For those of you who live in a mild climate and want to garden in the winter months but dont want to chance losing plants to frost, the attached picture shows how I run a center line of PVC(in front of the rosemary bushes) down a bed to support a covering of plastic. 

I just anchor the plastic down on all sides of the pvc and it makes a cheap and easy greenhouse. I lift the plastic on either end and spray the hose down the plot to water it when the condensation on the plastic dissappears. If the weather is supposed to be cold for a long period of time I put a small space heater under one end and it has kept everything inside happy.

I know it's kinda late for the picture and "how-to" but you can be ready and waiting for your fall and winter gardens. 

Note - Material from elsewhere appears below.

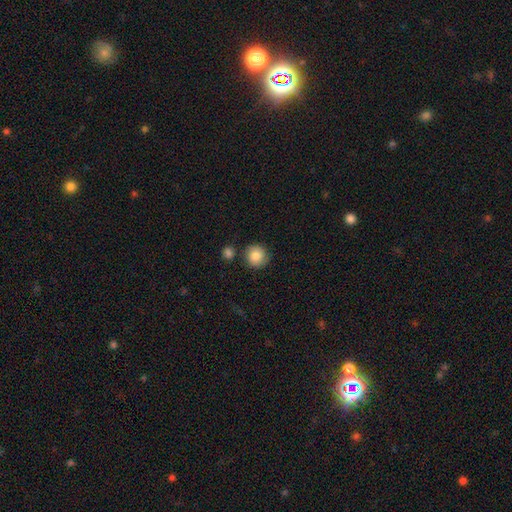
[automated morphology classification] This is clearly a smooth galaxy (82%). How rounded: clearly round (92%). Merging: likely none (79%).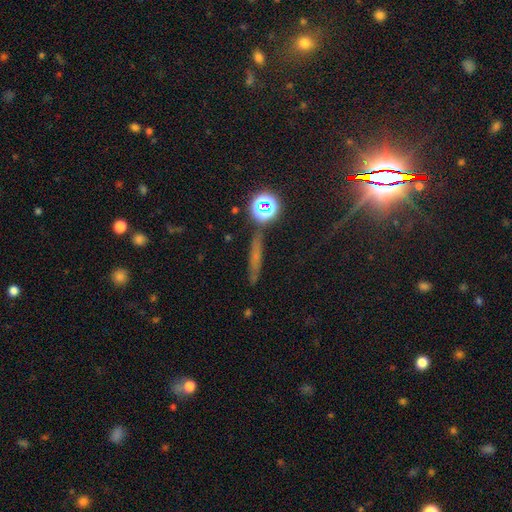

You cant see it very well but my lavender plants are next to the plot with the pvc, wasn't sure if my soil would like lavender but it seems to be a good match, the lavender seems happy!


----------



## k0xxx (Oct 27, 2011)

Interesting. I do miss the growing seasons along the gulf coast.


----------



## crabapple (Jan 1, 2012)

Davarm said:


> For those of you who live in a mild climate and want to garden in the winter months but dont want to chance losing plants to frost, the attached picture shows how I run a center line of PVC(in front of the rosemary bushes) down a bed to support a covering of plastic.
> 
> I just anchor the plastic down on all sides of the pvc and it makes a cheap and easy greenhouse. I lift the plastic on either end and spray the hose down the plot to water it when the condensation on the plastic dissappears. If the weather is supposed to be cold for a long period of time I put a small space heater under one end and it has kept everything inside happy.
> 
> ...


I see blocks,roll of wire, wire cages, rich soil & enough Rosemary to feed the state for a year.
Looks like you are ready for Spring.


----------



## Davarm (Oct 22, 2011)

Yea, but that was last year!


----------